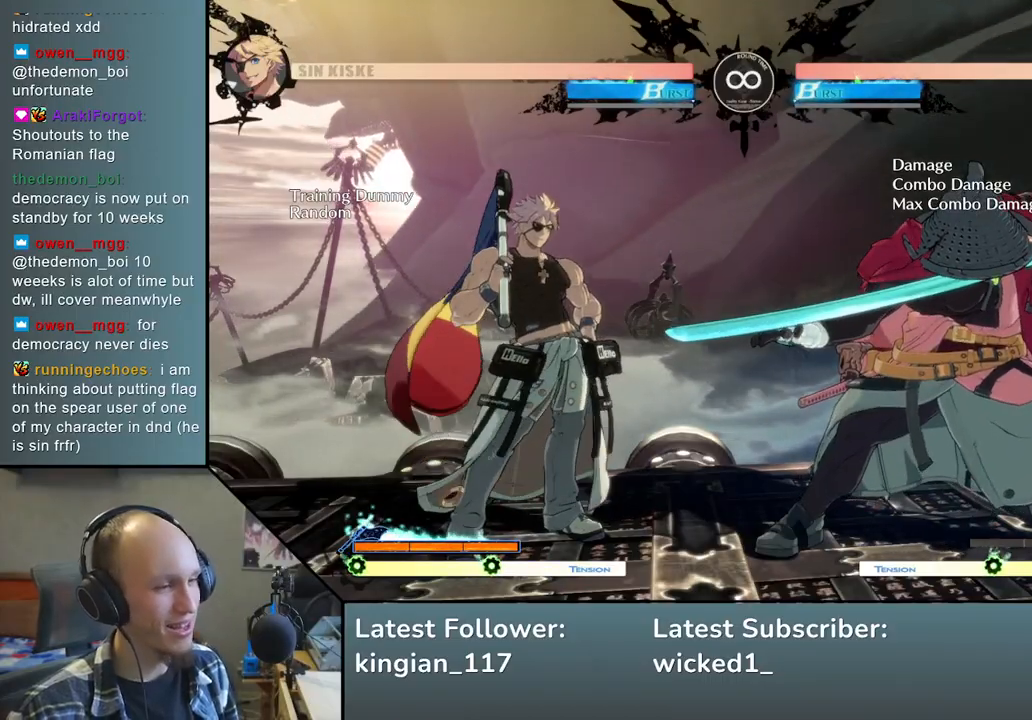
{"buttons": [], "left_stick": "center", "events": []}
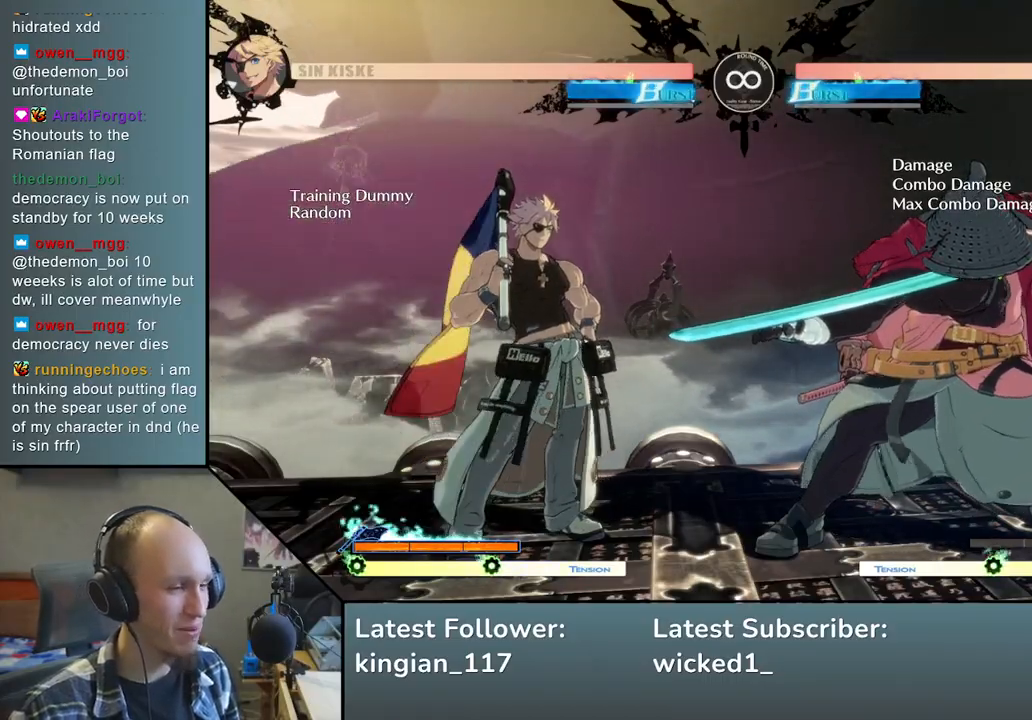
{"buttons": [], "left_stick": "down", "events": [[50, "left_stick", "down-left"], [133, "left_stick", "right"], [183, "SQUARE", "down"], [317, "SQUARE", "up"], [317, "left_stick", "left"], [433, "left_stick", "down"]]}
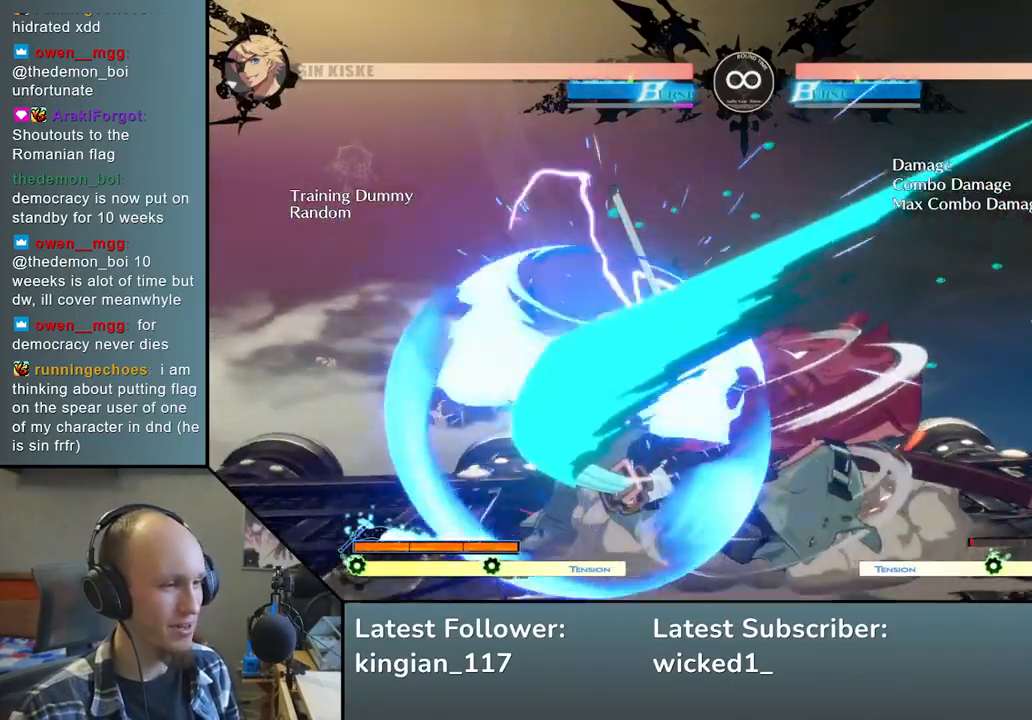
{"buttons": [], "left_stick": "left", "events": [[17, "left_stick", "right"], [83, "L2", "down"], [167, "L2", "up"], [167, "left_stick", "left"], [367, "R1", "down"], [467, "R1", "up"]]}
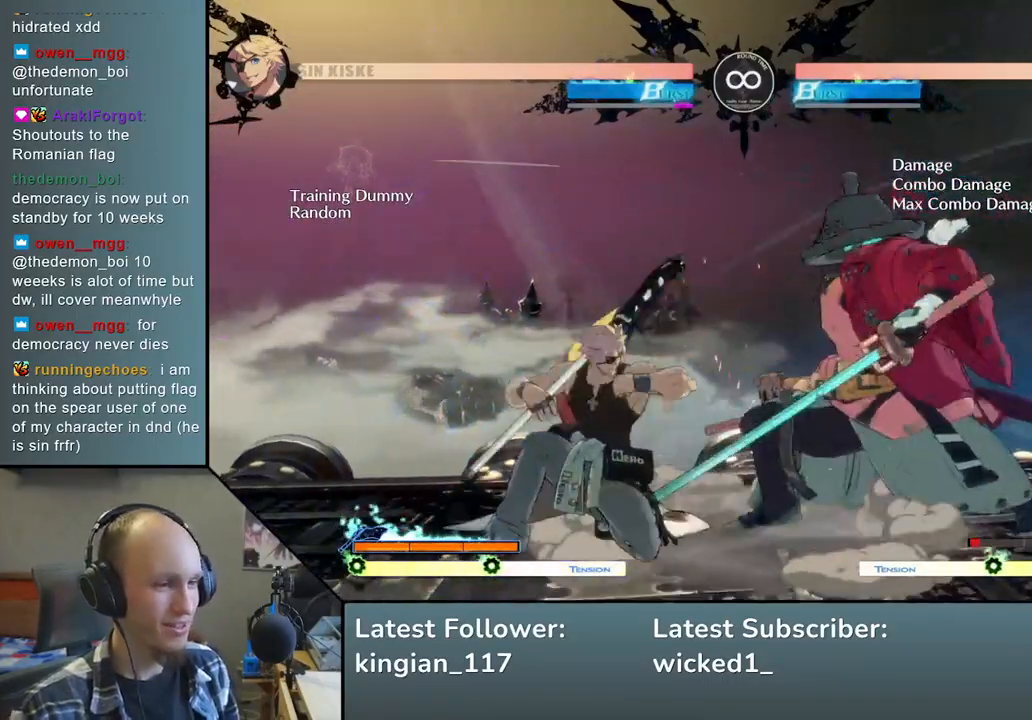
{"buttons": ["SQUARE"], "left_stick": "down", "events": [[250, "left_stick", "down"], [367, "SQUARE", "down"], [383, "left_stick", "left"], [483, "left_stick", "down"]]}
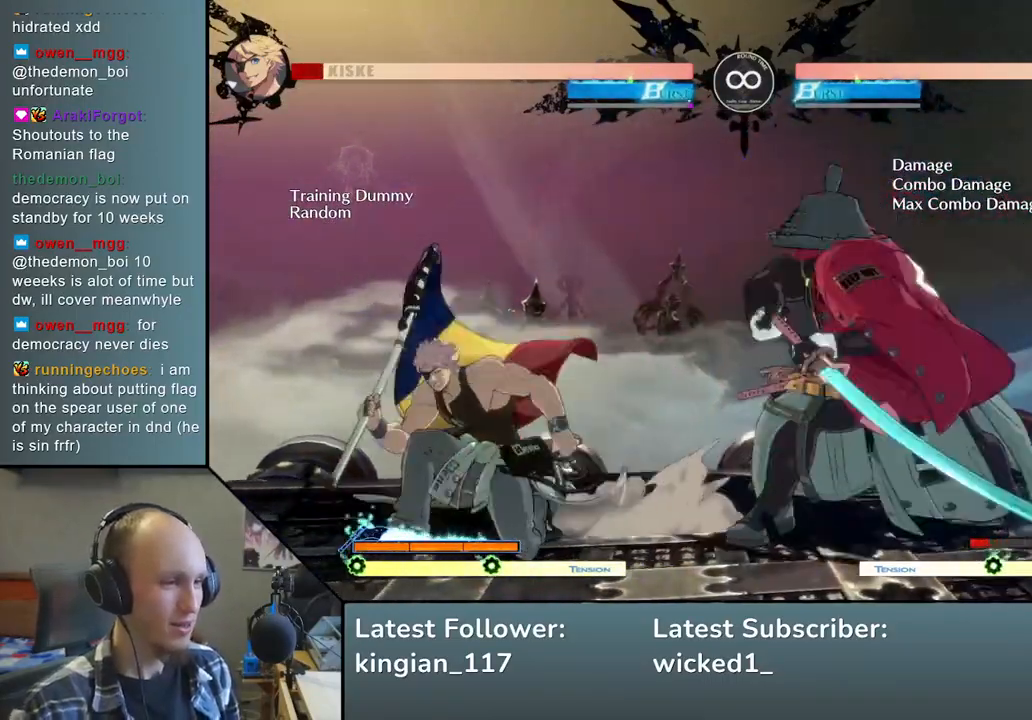
{"buttons": [], "left_stick": "center", "events": [[17, "SQUARE", "up"], [17, "left_stick", "down-right"], [183, "left_stick", "left"], [267, "L2", "down"], [383, "L2", "up"], [433, "left_stick", "center"]]}
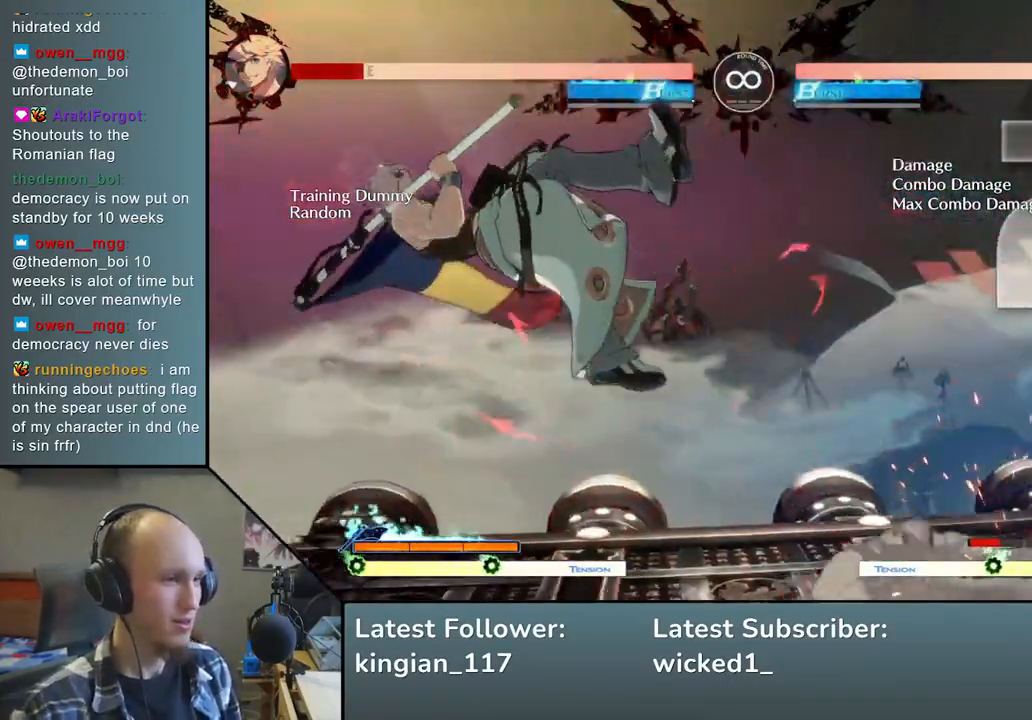
{"buttons": [], "left_stick": "center", "events": [[83, "TRIANGLE", "down"], [200, "TRIANGLE", "up"], [283, "TRIANGLE", "down"], [417, "TRIANGLE", "up"]]}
---------------
[TASK TO COMPLETE] Using the listing, copy every line where the word "SQUARE" shows up.

[SOLUTION]
{"buttons": [], "left_stick": "down", "events": [[50, "left_stick", "down-left"], [133, "left_stick", "right"], [183, "SQUARE", "down"], [317, "SQUARE", "up"], [317, "left_stick", "left"], [433, "left_stick", "down"]]}
{"buttons": ["SQUARE"], "left_stick": "down", "events": [[250, "left_stick", "down"], [367, "SQUARE", "down"], [383, "left_stick", "left"], [483, "left_stick", "down"]]}
{"buttons": [], "left_stick": "center", "events": [[17, "SQUARE", "up"], [17, "left_stick", "down-right"], [183, "left_stick", "left"], [267, "L2", "down"], [383, "L2", "up"], [433, "left_stick", "center"]]}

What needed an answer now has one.